You’ll see blogging/tagging content under the video, and if you mouse-over the video window, a timeline with multiple sources comes up. You can hover over any of the little squares to see the first few words from the associated tag, then click to immediately jump to that point in the video.

That’s just the beginning. To see how cool this can be, search for “Zidane” and watch what happens. It should add a playlist to the source listing and automatically start playing only the portions of the video that contain his name in the associated tag. You can e-mail that playlist to friends so that when they get your link, it’ll pop open the video and default to that playlist. This has effectively created an instant highlight reel based entirely on what’s relevant and interesting to a particular user or set of users.

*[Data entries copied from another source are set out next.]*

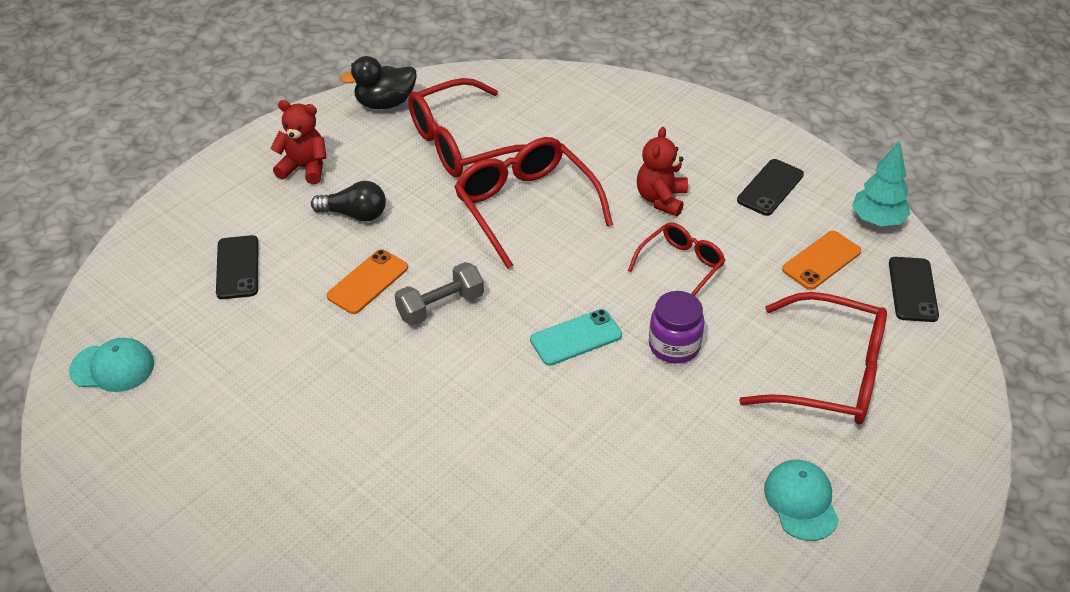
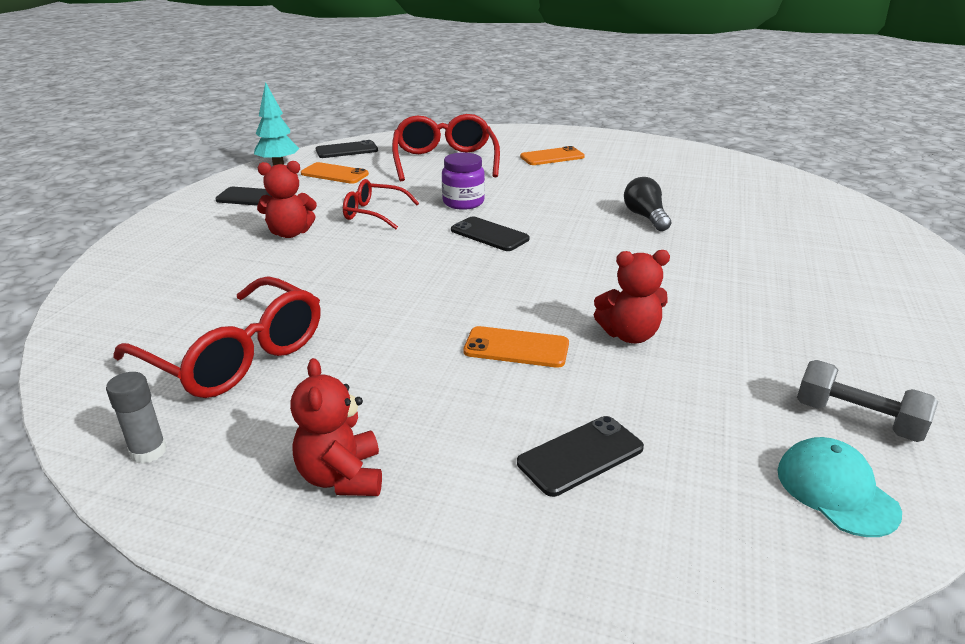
camera: 115 degrees left, 15 degrees down
(334, 355) = (629, 335): none -> red teddy bear
(355, 214) = (414, 394): black light bulb -> black light bulb (645, 217)
(385, 103) = (148, 451): black duck -> grey glue stick
(440, 306) = (511, 298): grey dumbbell -> grey dumbbell (857, 419)
(526, 207) = (337, 290): red glasses -> none
(576, 337) = (489, 235): turquoise phone -> black phone
(801, 501) = (552, 157): turquoise cap -> orange phone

That’s what new media is about: what you want, when you want it, even if the content owner hasn’t gone to the trouble of manually editing a custom mix for your interests.

Video tagging has the potential to take what was once a linear experience and make it very free-flowing and nonlinear. That’s exciting in its own right, but the ability to create a new kind of dialogue around certain points within a video is also a powerful new tool. Commentary was previously limited to the entire video asset (unless you wanted to describe your comment through time codes or very distinct actions in the video). Now, your comment can apply to a certain point (or time span) within the timeline.

Other companies are also developing systems to power video tagging, although each has a slightly different approach:

As video-tagging technology continues to emerge and evolve (and some of the interface quirks get worked out), it will have far-reaching marketing implications. Any kind of long-form video content can be quickly indexed and tagged to enable consumers to home in on the maximum personalized, relevant value quickly and efficiently. Consumer expectations for control are reaching a fever pitch, and show no signs of leveling off. We must support new and different ways to empower consumers with the control they seek. Video tagging is a step in the right direction.